Maine Medical Center has Maine's only transplant program. At the Maine Transplant Program, patients can receive the care they need close to home. For donors who are not a match to the recipient, the Kidney Paired Donation matches a donor and recipient to another donor and recipient pair.  Then each donor can give their kidney to the other recipient.

You need to meet certain guidelines to be eligible for transplant. Those who have the following are not typically eligible:

  • Certain infections, such as TB, bone infections or hepatitis
  • Inability to take multiple daily medications
  • Recent history of cancer
  • Heart, lung or liver disease
  • Mental illness
  • Life-threatening diseases
  • High-risk behaviors such as smoking, alcohol and drug abuse, etc.

Patients are put on the national waiting list when they pass the preliminary tests. Patients will continue testing to ensure compatibility with current possible donors. Preliminary tests will be performed before a transplant. These tests check for compatibility issues with the donor organ, infections or illnesses, and baseline measurement of heart and brain functions.
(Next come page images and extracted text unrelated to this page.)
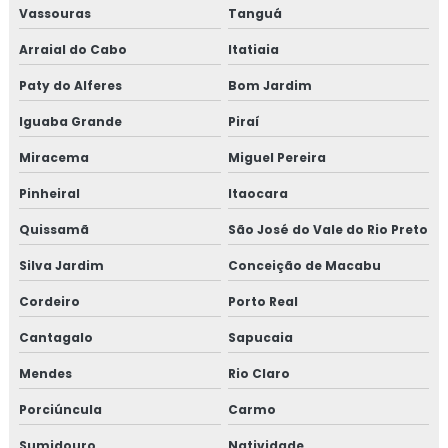
Vassouras
Tanguá
Arraial do Cabo
Itatiaia
Paty do Alferes
Bom Jardim
Iguaba Grande
Piraí
Miracema
Miguel Pereira
Pinheiral
Itaocara
Quissamã
São José do Vale do Rio Preto
Silva Jardim
Conceição de Macabu
Cordeiro
Porto Real
Cantagalo
Sapucaia
Mendes
Rio Claro
Porciúncula
Carmo
Sumidouro
Natividade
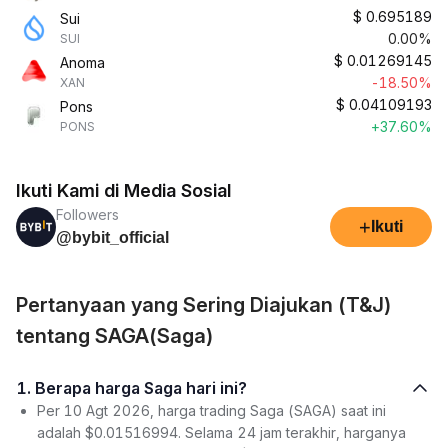
$
0.695189
Sui
0.00%
SUI
$
0.01269145
Anoma
-18.50%
XAN
$
0.04109193
Pons
+37.60%
PONS
Ikuti Kami di Media Sosial
Followers
+
Ikuti
@bybit_official
Pertanyaan yang Sering Diajukan (T&J)
tentang SAGA(Saga)
1. Berapa harga Saga hari ini?
Per 10 Agt 2026, harga trading Saga (SAGA) saat ini
adalah $0.01516994. Selama 24 jam terakhir, harganya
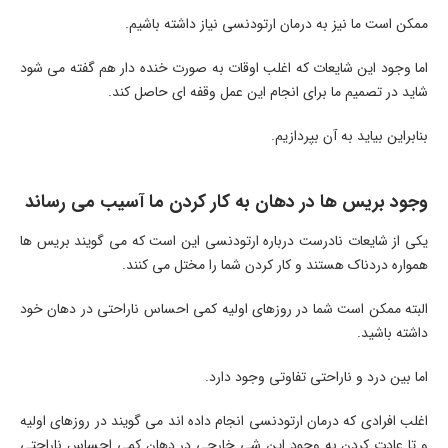
ممکن است ما نیز به درمان ارتودنسی نیاز داشته باشیم.
اما وجود این شایعات که اغلب اوقات به صورت خنده دار هم گفته می شود
شاید در تصمیم ما برای انجام این عمل وقفه ای حاصل کند.
بنابراین بیاید به آن بپردازیم.
وجود بریس ها در دهان به کار کردن ما آسیب می رساند
یکی از شایعات نادرست درباره ارتودنسی این است که می گویند بریس ها
همواره دردناک هستند و کار کردن شما را مختل می کنند.
البته ممکن است شما در روزهای اولیه کمی احساس ناراحتی در دهان خود
داشته باشید.
اما بین درد و ناراحتی تفاوتی وجود دارد.
اغلب افرادی که درمان ارتودنسی انجام داده اند می گویند در روزهای اولیه
و تا عادت کردن به وجود این شی خارجی در دهان کمی احساس ناراحتی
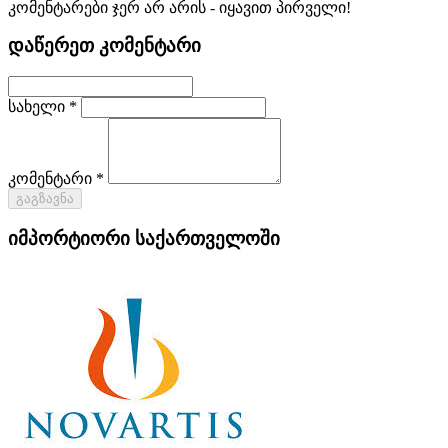
კომენტარები ჯერ არ არის - იყავით პირველი!
დაწერეთ კომენტარი
სახელი *
კომენტარი *
გაგზავნა
იმპორტიორი საქართველოში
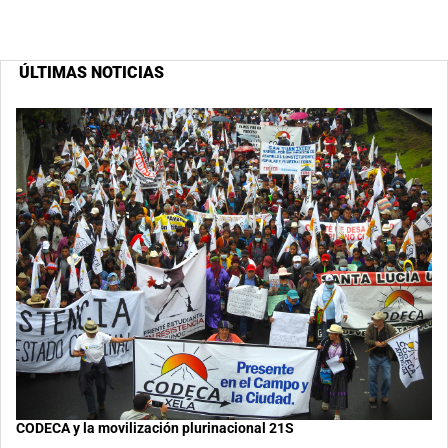
ÚLTIMAS NOTICIAS
CODECA y la movilización plurinacional 21S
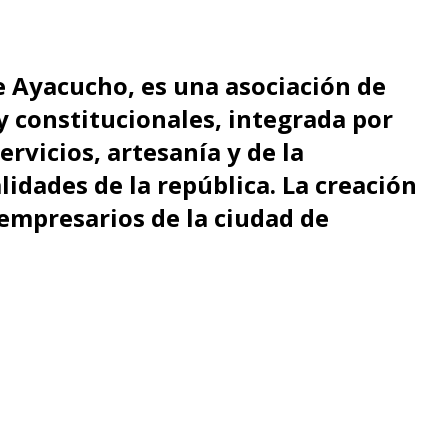
e Ayacucho, es una asociación de
 y constitucionales, integrada por
ervicios, artesanía y de la
idades de la república. La creación
 empresarios de la ciudad de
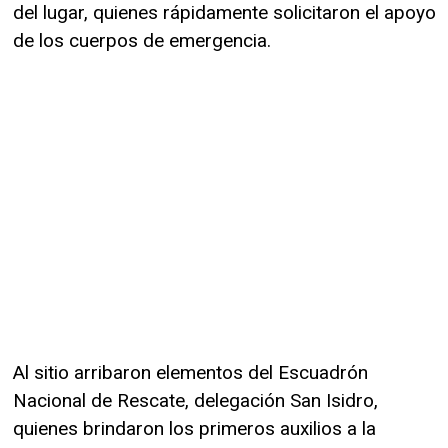
del lugar, quienes rápidamente solicitaron el apoyo
de los cuerpos de emergencia.
Al sitio arribaron elementos del Escuadrón
Nacional de Rescate, delegación San Isidro,
quienes brindaron los primeros auxilios a la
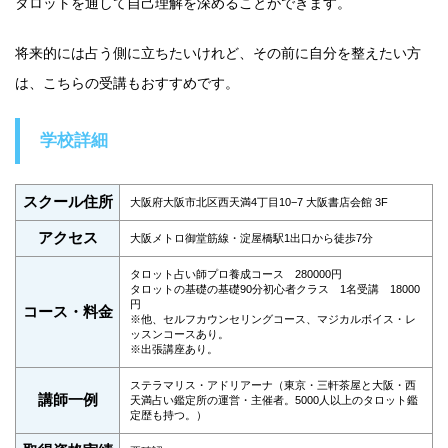
タロットを通して自己理解を深めることができます。
将来的には占う側に立ちたいけれど、その前に自分を整えたい方
は、こちらの受講もおすすめです。
学校詳細
スクール住所
大阪府大阪市北区西天満4丁目10−7 大阪書店会館 3F
アクセス
大阪メトロ御堂筋線・淀屋橋駅1出口から徒歩7分
タロット占い師プロ養成コース 280000円
タロットの基礎の基礎90分初心者クラス 1名受講 18000
円
コース・料金
※他、セルフカウンセリングコース、マジカルボイス・レ
ッスンコースあり。
※出張講座あり。
ステラマリス・アドリアーナ（東京・三軒茶屋と大阪・西
講師一例
天満占い鑑定所の運営・主催者。5000人以上のタロット鑑
定歴も持つ。）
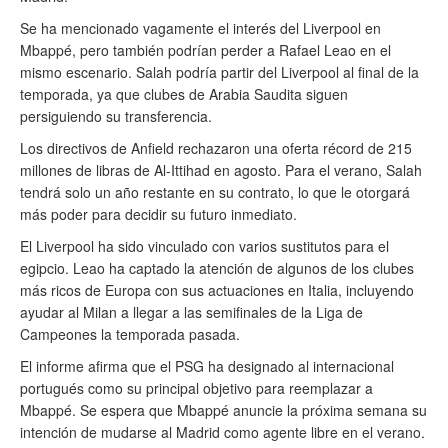
Se ha mencionado vagamente el interés del Liverpool en
Mbappé, pero también podrían perder a Rafael Leao en el
mismo escenario. Salah podría partir del Liverpool al final de la
temporada, ya que clubes de Arabia Saudita siguen
persiguiendo su transferencia.
Los directivos de Anfield rechazaron una oferta récord de 215
millones de libras de Al-Ittihad en agosto. Para el verano, Salah
tendrá solo un año restante en su contrato, lo que le otorgará
más poder para decidir su futuro inmediato.
El Liverpool ha sido vinculado con varios sustitutos para el
egipcio. Leao ha captado la atención de algunos de los clubes
más ricos de Europa con sus actuaciones en Italia, incluyendo
ayudar al Milan a llegar a las semifinales de la Liga de
Campeones la temporada pasada.
El informe afirma que el PSG ha designado al internacional
portugués como su principal objetivo para reemplazar a
Mbappé. Se espera que Mbappé anuncie la próxima semana su
intención de mudarse al Madrid como agente libre en el verano.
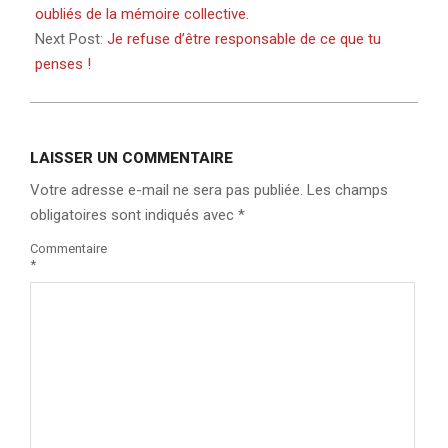
30
oubliés de la mémoire collective.
Next Post:
Je refuse d’être responsable de ce que tu
penses !
LAISSER UN COMMENTAIRE
Votre adresse e-mail ne sera pas publiée.
Les champs
obligatoires sont indiqués avec
*
Commentaire
*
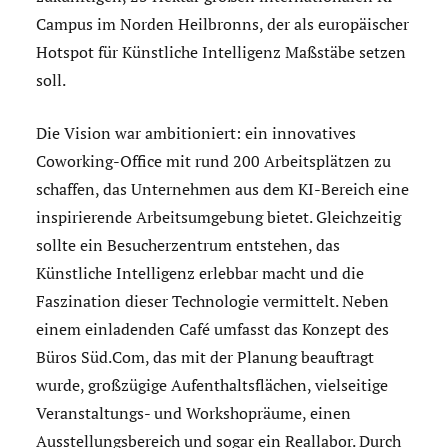
Campus im Norden Heilbronns, der als europäischer
Hotspot für Künstliche Intelligenz Maßstäbe setzen
soll.
Die Vision war ambitioniert: ein innovatives
Coworking-Office mit rund 200 Arbeitsplätzen zu
schaffen, das Unternehmen aus dem KI-Bereich eine
inspirierende Arbeitsumgebung bietet. Gleichzeitig
sollte ein Besucherzentrum entstehen, das
Künstliche Intelligenz erlebbar macht und die
Faszination dieser Technologie vermittelt. Neben
einem einladenden Café umfasst das Konzept des
Büros Süd.Com, das mit der Planung beauftragt
wurde, großzügige Aufenthaltsflächen, vielseitige
Veranstaltungs- und Workshopräume, einen
Ausstellungsbereich und sogar ein Reallabor. Durch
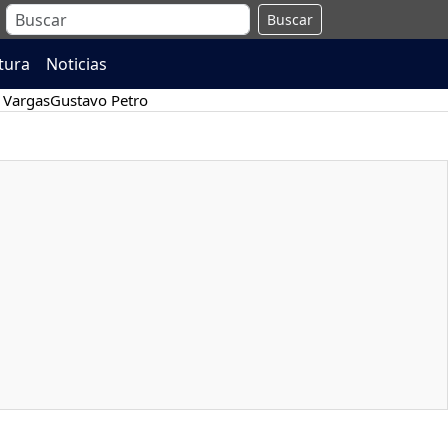
Buscar
atura
Noticias
 Vargas
Gustavo Petro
Donor organs need to be compatible with the patient's blood type and tissue type. Testing for antibodies and illnesses, such as HIV and hepatitis, is done. Kidney donations can come from a living donor, such as a family member or friend, or someone who is deceased. A transplant will be scheduled as soon as a donor is matched.

Immunosuppressant medication will be administered to the patient before and after the operation to avoid rejection of the donor kidney. This medication may have side effects. Speak with your doctor about the procedure and which medicine may be right for you.

Here is what to expect during the kidney transplant procedure:

  • The patient will go under anesthesia.
  • The patient undergoes the procedure, which takes approximately four hours to complete.
  • The patient will be taken to the recovery room for two or more hours.
  • The hospital stay is three to seven days.
  • Follow-up appointments will help make sure recovery is on track.
  • Patients are usually back to work within four to eight weeks.